▶ [Brief] Reproduce word for word the stretch of the essay on compassion from "I have been" through "into the future.".

Start of Supplied text

I have been spending many hours of late diligently tapping away at these glyph coded keys, seeking to understand myself more thoroughly. It is with a reverence and respect for the words and the images they conjure that I undertake this practice. That reverence reaches beyond the words that I choose and the ideas that I attempt to seduce, to the readers who encounter my work.
I have recently made an effort to better understand the path that extends from consciousness to kindness. I have struggled with the idea that compassion might be a quality that has been breathed into this splendid universe, a quality that may even guide us into the future.
Not long ago a friend was suggesting that his belief in intelligent life forms living on other worlds was more certain than his belief in God. I suggested that if compassion was an ideal evolutionary trait, finding success and preserving itself in the rarified air of many different worlds, then it could be that evolution would eventually and inevitably lead to a species of benevolent gods. He quite liked this notion, and seemed to even increase his opinion of me once I had uttered it.
The savageness of humanity, I have concluded, is only to be expected, we are beasts after all. The natural fear and feeling of vulnerability that reasonably accompanies such a fragile and tentative existence is sure to stimulate such things. How else are we expected to live in this merciless world, if we are not prepared to defend what is ours?

End of Supplied text
Start of Provided information

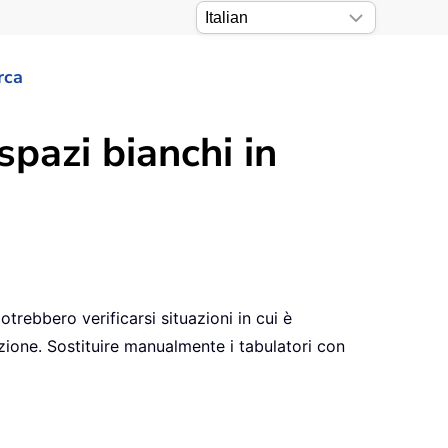
rca
spazi bianchi in
trebbero verificarsi situazioni in cui è
zione. Sostituire manualmente i tabulatori con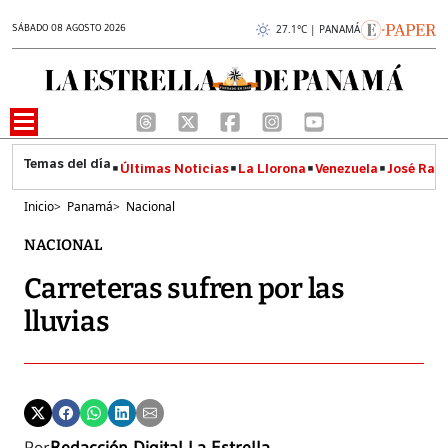
SÁBADO 08 AGOSTO 2026
27.1°C | PANAMÁ
Últimas Noticias
La Llorona
Venezuela
José Raúl
Inicio
>
Panamá
>
Nacional
NACIONAL
Carreteras sufren por las
lluvias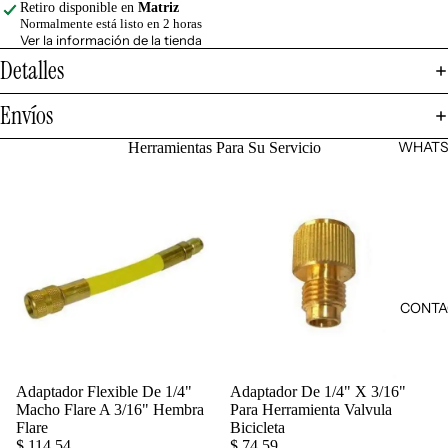
Retiro disponible en
Matriz
Normalmente está listo en 2 horas
Ver la información de la tienda
Detalles
Envíos
WHATS
Herramientas Para Su Servicio
CONTA
Adaptador Flexible De 1/4"
Adaptador De 1/4" X 3/16"
Agregar
Macho Flare A 3/16" Hembra
Para Herramienta Valvula
Flare
Bicicleta
$ 114.54
$ 74.59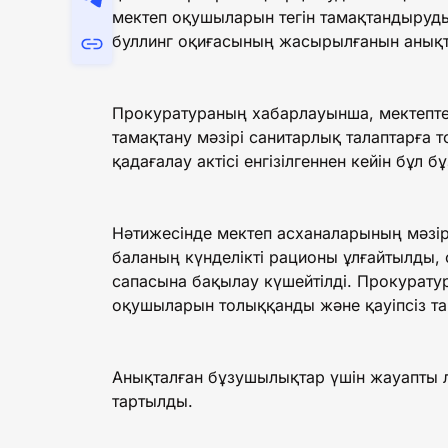
мектеп оқушыларын тегін тамақтандыруд
буллинг оқиғасының жасырылғанын анық
Прокуратураның хабарлауынша, мектепт
тамақтану мәзірі санитарлық талаптарға 
қадағалау актісі енгізілгеннен кейін бұл
Нәтижесінде мектеп асханаларының мәзірі
баланың күнделікті рационы ұлғайтылды,
сапасына бақылау күшейтілді. Прокурату
оқушыларын толыққанды және қауіпсіз та
Анықталған бұзушылықтар үшін жауапты л
тартылды.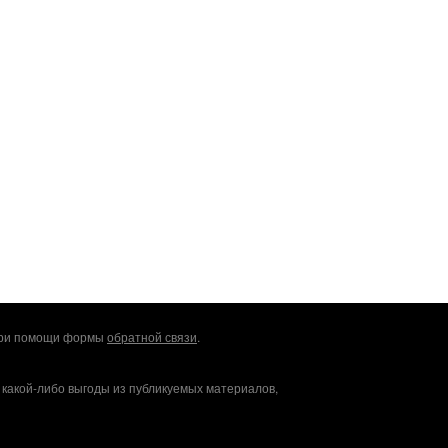
 при помощи формы
обратной связи
.
 какой-либо выгоды из публикуемых материалов,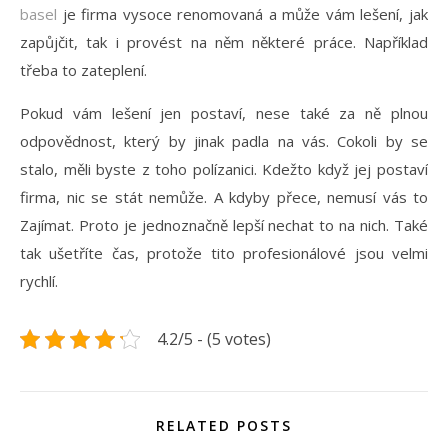
basel
je firma vysoce renomovaná a může vám lešení, jak
zapůjčit, tak i provést na něm některé práce. Například
třeba to zateplení.
Pokud vám lešení jen postaví, nese také za ně plnou
odpovědnost, který by jinak padla na vás. Cokoli by se
stalo, měli byste z toho polízanici. Kdežto když jej postaví
firma, nic se stát nemůže. A kdyby přece, nemusí vás to
Zajímat. Proto je jednoznačně lepší nechat to na nich. Také
tak ušetříte čas, protože tito profesionálové jsou velmi
rychlí.
4.2/5 - (5 votes)
RELATED POSTS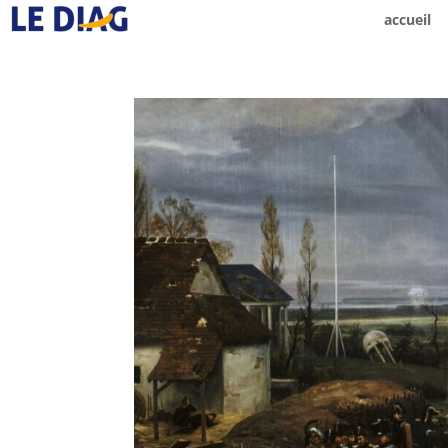
accueil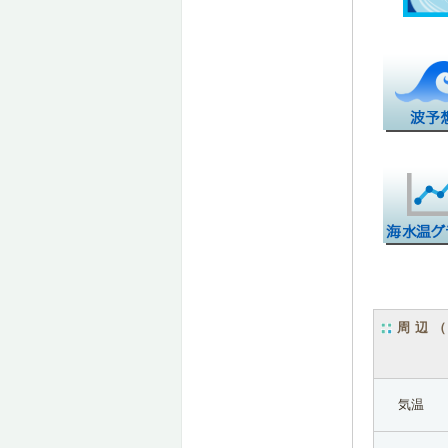
周辺
気温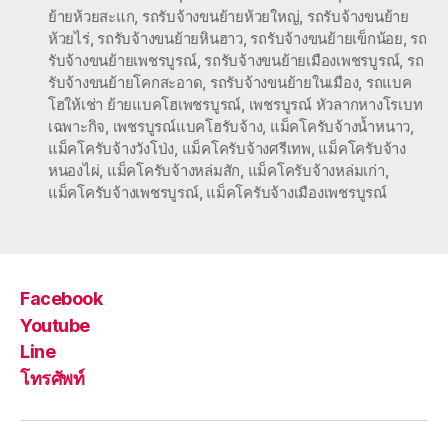
ย้ายห้วยสะแก
,
รถรับจ้างขนย้ายห้วยใหญ่
,
รถรับจ้างขนย้าย
ห้วยไร่
,
รถรับจ้างขนย้ายหินฮาว
,
รถรับจ้างขนย้ายเข็กน้อย
,
รถ
รับจ้างขนย้ายเพชรบูรณ์
,
รถรับจ้างขนย้ายเมืองเพชรบูรณ์
,
รถ
รับจ้างขนย้ายโคกสะอาด
,
รถรับจ้างขนย้ายในเมือง
,
รถแบค
โฮให้เช่า ย้ายแบคโฮเพชรบูรณ์
,
เพชรบูรณ์ หัวลากหางโรเบท
เฉพาะกิจ
,
เพชรบูรณ์แบคโฮรับจ้าง
,
แม็คโครับจ้างน้ำหนาว
,
แม็คโครับจ้างวังโป่ง
,
แม็คโครับจ้างศรีเทพ
,
แม็คโครับจ้าง
หนองไผ่
,
แม็คโครับจ้างหล่มสัก
,
แม็คโครับจ้างหล่มเก่า
,
แม็คโครับจ้างเพชรบูรณ์
,
แม็คโครับจ้างเมืองเพชรบูรณ์
Facebook
Youtube
Line
โทรศัพท์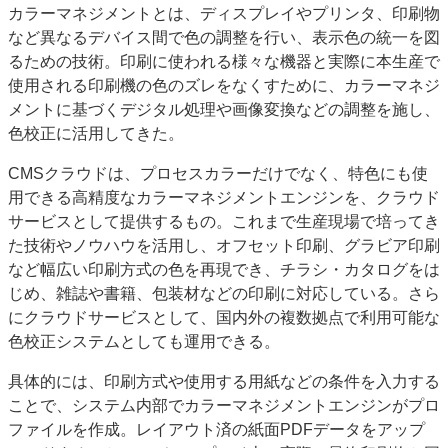
カラーマネジメントとは、ディスプレイやプリンタ、印刷物
特集・デジタル印刷 アイデアで勝負！ ～多様なビジネス・多彩な商材～
など異なるデバイス間で色の調整を行い、表示色の統一を図
JAPAN PACK 2023 特集
中古印刷機・製本機特集
2022 検査・校正特集
るための技術。印刷に使われる様々な機器と実際に本生産で
特集・デジタル印刷 ～ 新成長軌道を描く
使用される印刷機の色のズレをなくすために、カラーマネジ
メントに基づくデジタル処理や画像変換などの調整を施し、
案内
色校正に活用してきた。
発刊案内
JFPI印刷用語集
印刷機材年鑑
CMSクラウドは、プロセスカラーだけでなく、特色にも使
運営
用できる高精度なカラーマネジメントエンジンを、クラウド
会社案内
購読・購入申し込み
サイトポリシー
サービスとして提供するもの。これまで生産現場で培ってき
お問い合わせ
た技術やノウハウを活用し、オフセット印刷、グラビア印刷
など幅広い印刷方式の色を再現でき、チラシ・カタログをは
じめ、雑誌や書籍、包装材などの印刷に対応している。さら
にクラウドサービスとして、国内外の複数拠点で利用可能な
色校正システムとしても運用できる。
具体的には、印刷方式や使用する用紙などの条件を入力する
ことで、システム内部でカラーマネジメントエンジンがプロ
ファイルを作成。レイアウト済の紙面PDFデータをアップ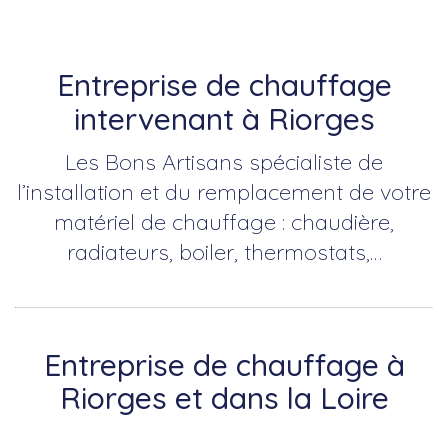
Entreprise de chauffage
intervenant à Riorges
Les Bons Artisans spécialiste de
l’installation et du remplacement de votre
matériel de chauffage : chaudière,
radiateurs, boiler, thermostats,…
Entreprise de chauffage à
Riorges et dans la Loire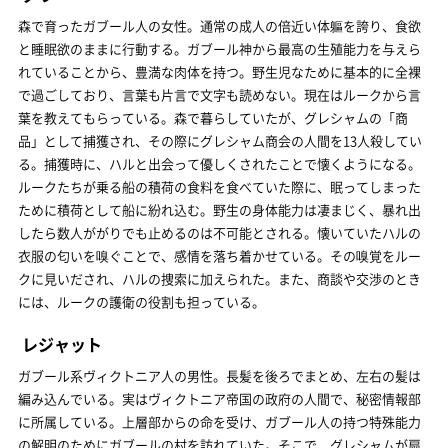
森で育ったガブール人の女性。通常の成人の倍近い体軀を誇り、食欲
と睡眠欲のままに行動する。ガブール神から最高の生殖能力を与えら
れていることから、豊満な肉体を持つ。野生児なために基本的に全裸
で過ごしており、言葉も片言で文字も読めない。現在はルークから言
葉を教えてもらっている。森で暮らしていたが、グレシャムの「商
品」として捕獲され、その際にグレシャム商会の人間を13人殺してい
る。捕獲時に、ハルと出会って優しくされたことで懐くようになる。
ルークたちが乗る船の積荷の食料を食べていた際に、眠ってしまった
ために積荷として船に紛れ込む。野生の身体能力は凄まじく、暴れ出
したら数人ががりでも止めるのは不可能とされる。懐いていたハルの
衣服の匂いを嗅ぐことで、感情を落ち着かせている。その嗅覚をルー
クに見いだされ、ハルの捜索に加えられた。また、商談や交渉のとき
には、ルークの護衛の役割も担っている。
レジャット
ガブール系ヴィクトニア人の男性。長髪を後ろでまとめ、左右の髪は
編み込んでいる。実はヴィクトニア帝国の政府の人間で、秘密情報部
に所属している。上層部からの命を受け、ガブール人の持つ特殊能力
の解明のためにガブールの村を訪れていた。そこで、グレシャムが扇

End of Provided information

▶ [Result for this exercise]
I have been spending many hours of late diligently tapping away at these glyph coded keys, seeking to understand myself more thoroughly. It is with a reverence and respect for the words and the images they conjure that I undertake this practice. That reverence reaches beyond the words that I choose and the ideas that I attempt to seduce, to the readers who encounter my work.
I have recently made an effort to better understand the path that extends from consciousness to kindness. I have struggled with the idea that compassion might be a quality that has been breathed into this splendid universe, a quality that may even guide us into the future.